I’d like to think not. There’s a difference between change that is imposed and change that is considered. But the line between the two isn’t always obvious — especially from the inside.
The Question Underneath the Question
When I shared this story with Joan, one of the therapists at HorseSpeak, we got into a real conversation about change in organisations. About how the same action — moving a door, reorganising a board, updating a process — can land completely differently depending on how it’s done.
There’s no universal answer to when you ask for feedback. Before, during, or after a change — it depends on the organisation, the relationships, the stakes, the trust already in the room.
But there is a universal question worth asking:
“Am I moving the door?”
Not as an act of self-doubt. But as an act of leadership.
Am I making this change because it genuinely serves the people and the work? Or am I making it because I can? Because it’s easier than having the conversation first? Because I’m in a hurry, or frustrated, or certain I’m right?
Sometimes the answer is yes, and the change is still the right call. But asking the question changes how you make it.
What I’ve Noticed Across Organisations
I’ve worked inside a lot of organisations — retail, hospitality, medical practices, nonprofits. In each one, I’ve helped build or simplify the systems that hold daily work together: the tools, the processes, the digital foundations people rely on.
The organisations that navigate change well aren’t necessarily the ones with the best strategy or the clearest roadmap.
They’re the ones where people feel considered. Where change doesn’t arrive as a surprise imposed from above, but as something that’s been thought about with care.
That doesn’t mean asking permission for everything. It means knowing the difference between leading and just… moving the door.
So — what change are you about to make?
And have you asked yourself whether you’re moving the door?
Further Reading
- Why Calm Systems Rely on Trust, Not Control — the natural next step from this article; moves from how change lands into what makes systems hold
- When Success Isn’t the Problem — Drift Is — picks up the thread of unnoticed shifts in organisations
- Why Foundations Are Not the Place to “Figure It Out as You Go” — extends the considered vs. imposed thinking into how systems get built
Frequently Asked Questions
Q: What does “moving the door” mean in leadership?

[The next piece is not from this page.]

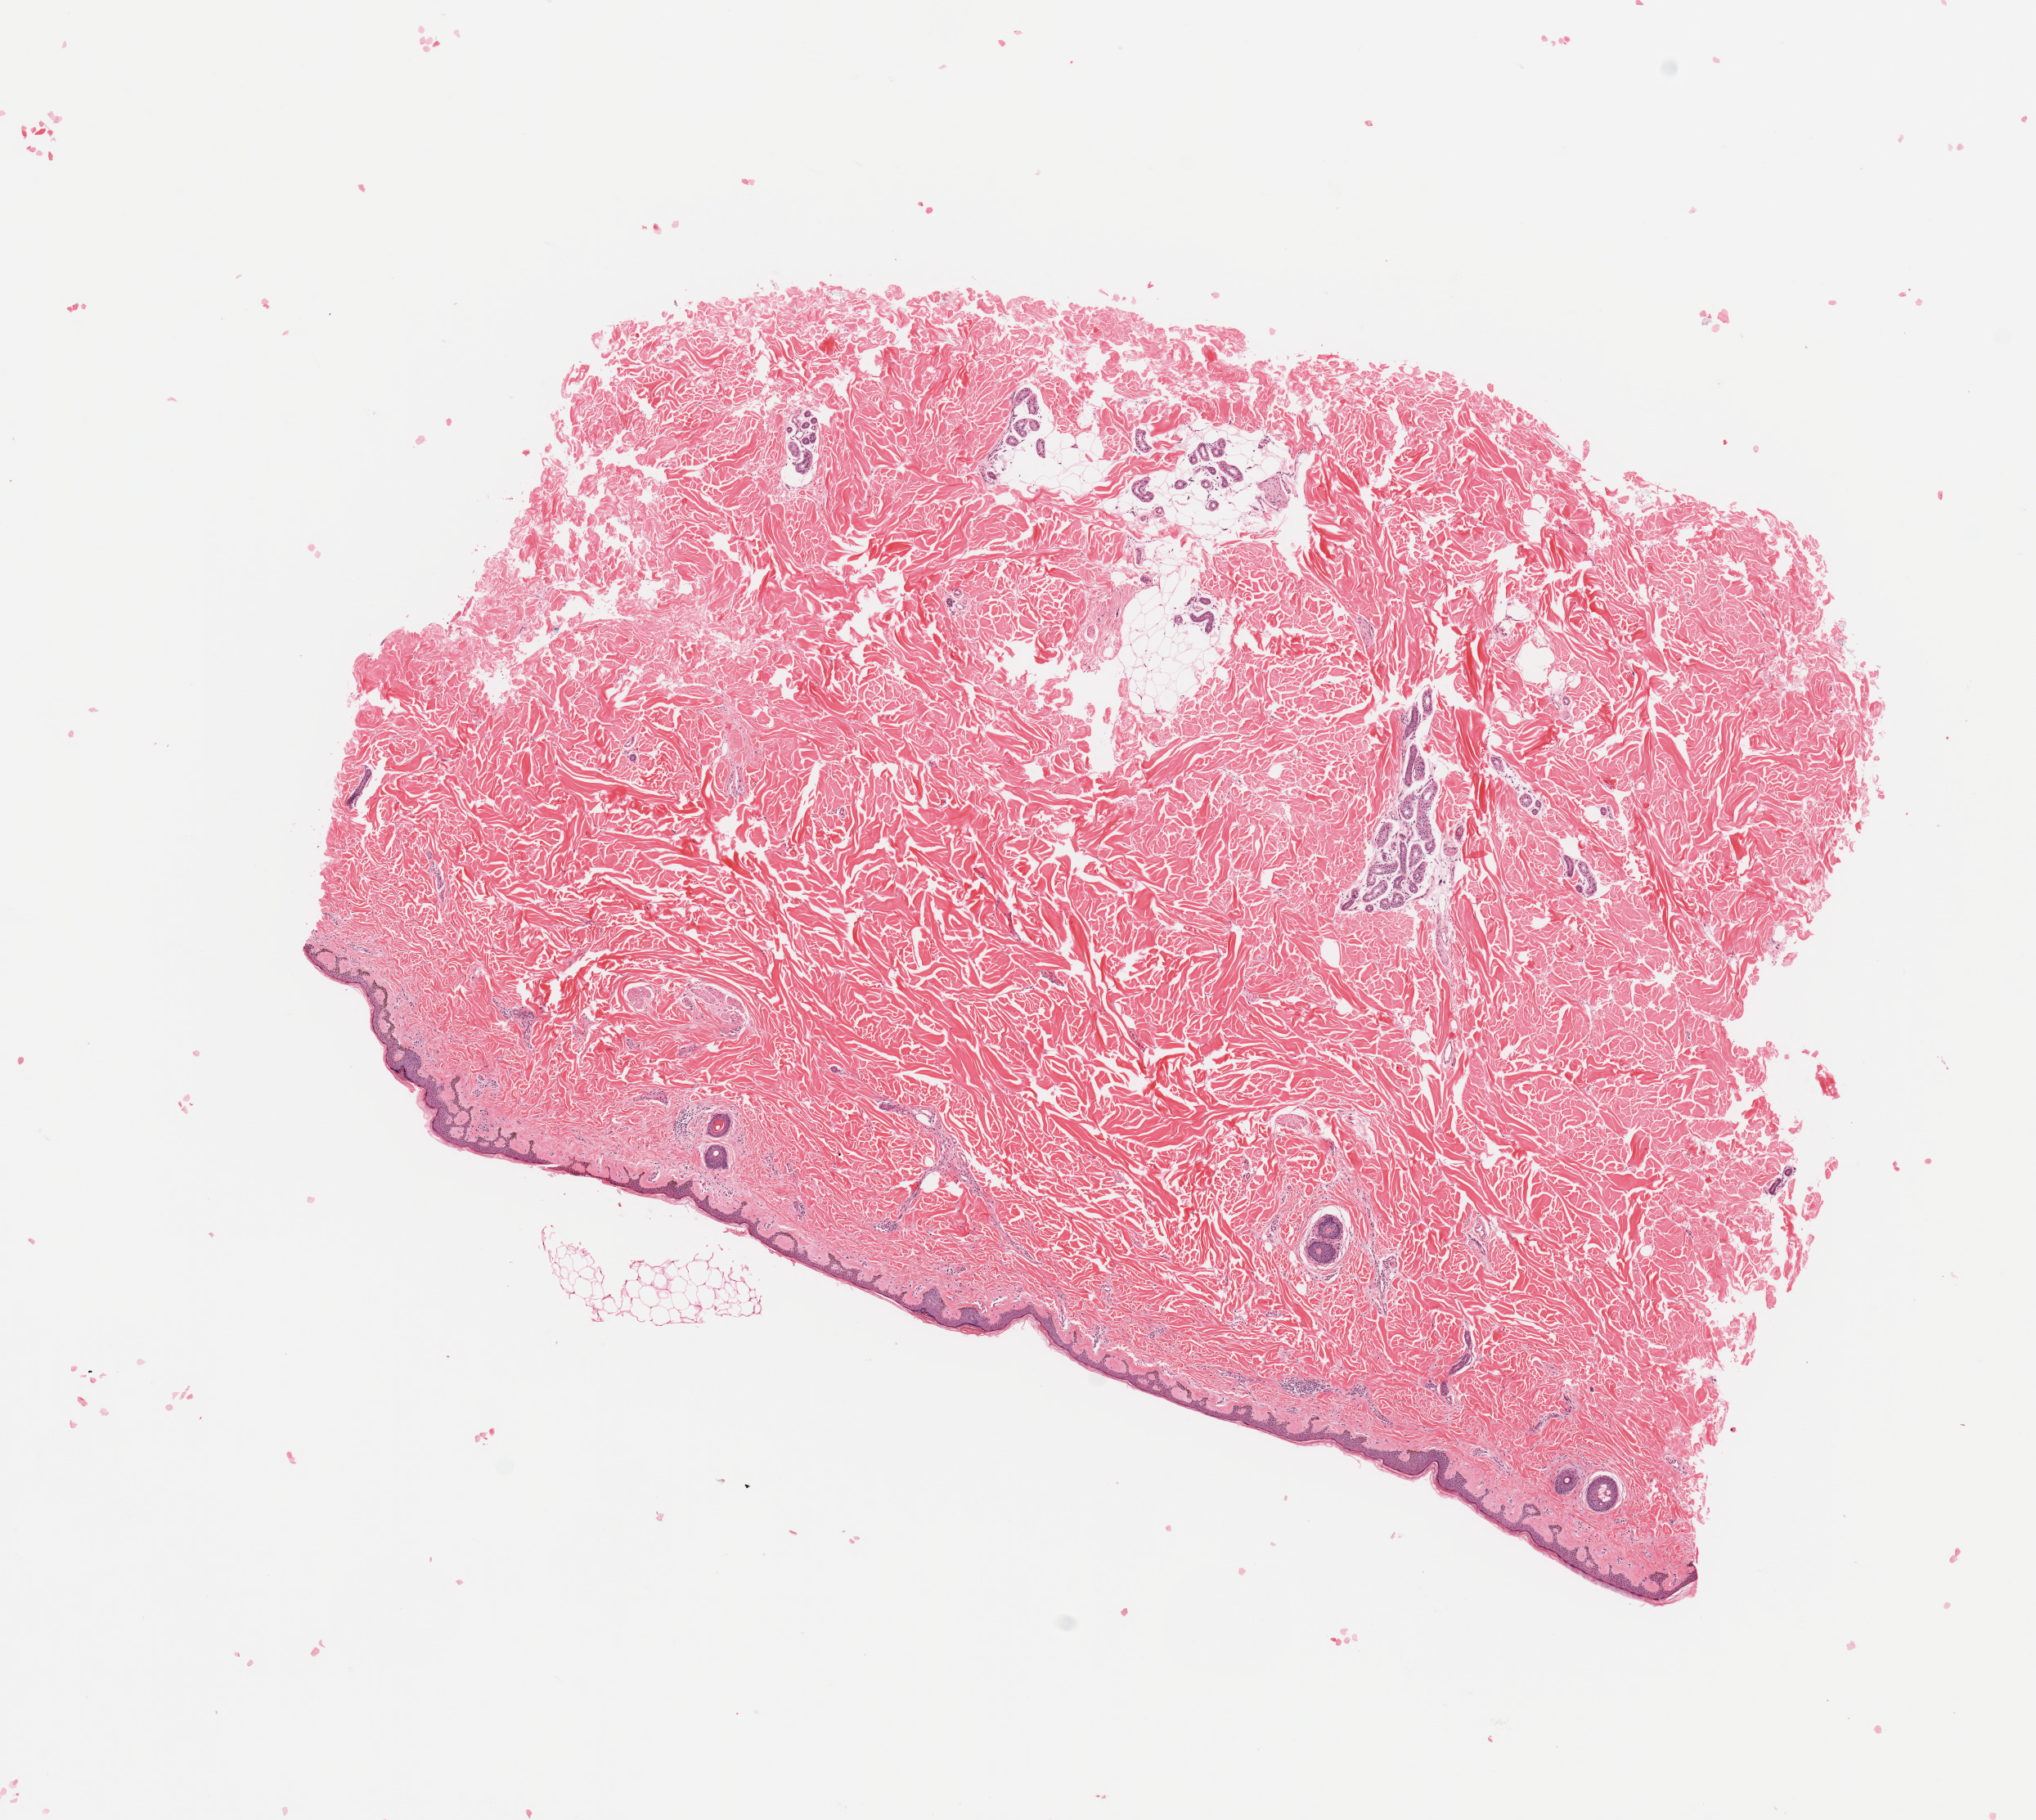
Digitized H&E-stained tissue section (whole slide), a low-resolution overview of the entire scanned area, about 9.8 x 8.8 mm (from a 20x scan); normal (non-tumour) tissue (melanoma cohort); sampled site not recorded. Patient: female, age 66 years.
This section: normal (non-tumour) tissue from the same patient. Patient diagnosis (cohort enrolment): cutaneous melanoma (skin).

“Moving the door” means making a change — however small — without considering how it will land for the people it affects. It’s not about the action itself. It’s about what it communicates: that decisions happen without conversation. That signal often does more damage than the change ever would.
Q: How do I know if I’m making a change thoughtfully or just imposing it?
Ask yourself honestly: am I doing this because it serves the work and the people, or because it’s easier than having the conversation first? There’s no formula. But pausing to ask — before you act — is usually enough to shift how you approach it.
Q: Does this mean I need to ask permission before every change?
No. This isn’t about consensus or slowing everything down. It’s about discernment — knowing which changes carry enough weight to warrant a conversation, and which don’t. The door story isn’t about asking permission. It’s about reading the room before you act.
Q: Why do small changes sometimes cause the biggest reactions in teams?
Because the reaction is rarely about the change itself. It’s about what the change signals — about respect, trust, and whether people feel considered. A team that trusts its leadership can absorb big changes. A team that doesn’t will notice every small one.
Q: Is this relevant to digital systems and tools, not just physical workplaces?
Āe — completely. The same dynamic plays out when a tool gets changed, a process gets updated, or a system gets rebuilt without involving the people who use it daily. The technology changes. The human response doesn’t.